Graf Manfredos Blicke hingen nur an ihr. Er sah sie nicht tanzen; er sah auch die anderen nicht. Er achtete nicht der Szene und der Verwandlungen, der befand sich wie im Traum, und als am Schluß der Vorstellung der Vorhang fiel, wäre er noch lange wie bezaubert stehengeblieben, wenn nicht Alimpo ihm den Hut gebracht und ihn dadurch an das Gehen erinnert hätte.

Da erst holte er tief Atem und sagte:

»Schicke den Wagen nach Hause!« – »Wir fahren nicht, Exzellenz?« fragte der kleine Diener, ganz erstaunt über eine so ungewöhnliche Extravaganz. – »Nein. Wir gehen, und sobald die Läden noch offen sind, führst du mich zum ersten Juwelier!«

Alimpo wußte sich den Befehl seines Herrn gar nicht zu deuten, aber er mußte ihn erfüllen. Beim Juwelier angekommen, kaufte der Graf einen kostbaren Brillantenschmuck, den er draußen auf der Straße dem Diener gab.

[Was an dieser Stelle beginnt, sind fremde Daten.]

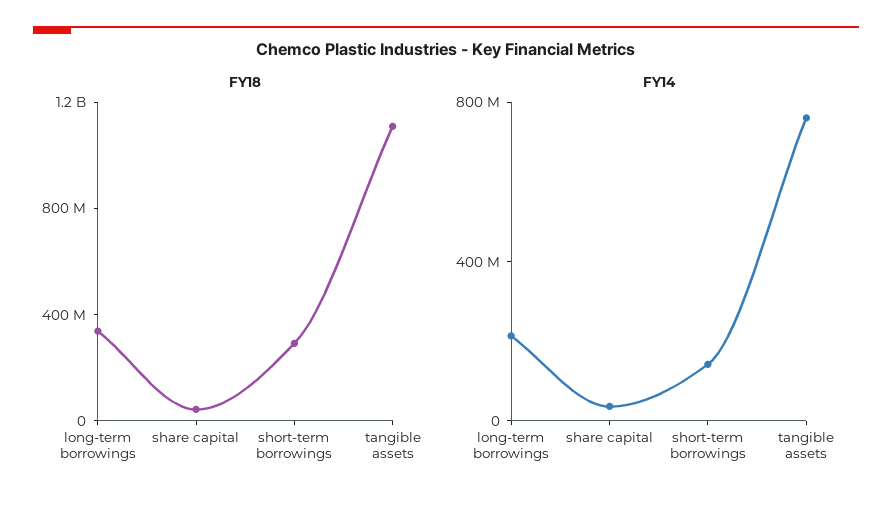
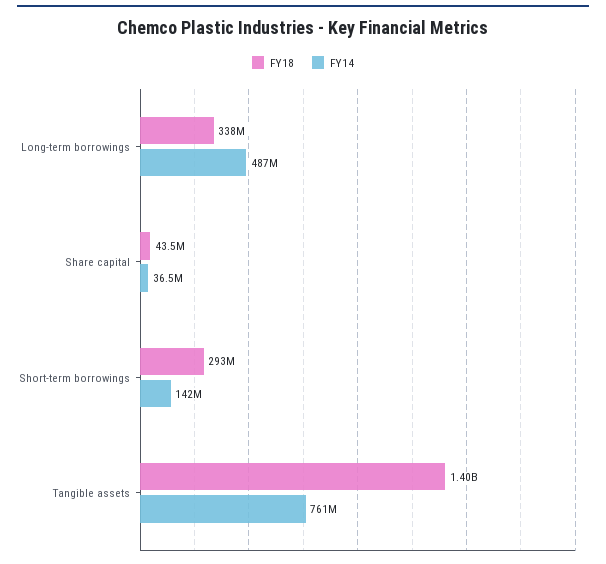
FY18, tangible assets: 1100000000 -> 1400000000
FY14, long-term borrowings: 200000000 -> 487000000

»Weißt du, was du sollst?« fragte er ihn. – »Nein, Exzellenz«, antwortete Alimpo ebenso wahr wie naiv. – »Weißt du die Wohnung dieser Valdez?« – »Nein, ich weiß sie nicht, ich kann sie aber erfahren, und zwar jetzt gleich, wenn es sein muß.« – »Es muß sein! Du gehst in ihre Wohnung, zu ihr selbst. Verstanden?« – »Sehr wohl!« nickte Alimpo. – »Und gibst ihr selbst den Schmuck und sagst, ein Bewunderer der Sonnenkönigin sende ihn, obgleich er viel zu arm für eine solche Herrscherin sei.« – »Donnerwetter, Exzellenz! Er kostet ja fünfzehntausend Duros!« – »Das geht dich nichts an! Wirst du bei ihr nicht vorgelassen, so bringst du den Schmuck wieder mit.« – »Das wird klüger sein, gnädiger Herr! Was aber soll ich sagen, wenn man mich nach dem Namen des Gebers fragt?« – »Nichts. Du verschweigst ihn.« – »Soll ich auf Antwort warten?« – »Nein. So bald du den Schmuck abgegeben hast, kommst du nach Hause, denn ich bin begierig zu erfahren, was sie gesagt hat. Jetzt gehe!«

Der Graf ging zu Fuß nach seiner Wohnung zurück, der Diener aber schritt noch ein Stück in die Straße hinein und erkundigte sich bei einem ihm Begegnenden nach der Wohnung der Tänzerin, die zufälligerweise nicht sehr weit entfernt lag, was auch der Grund war, daß er sogleich bei der ersten Frage Auskunft erhielt.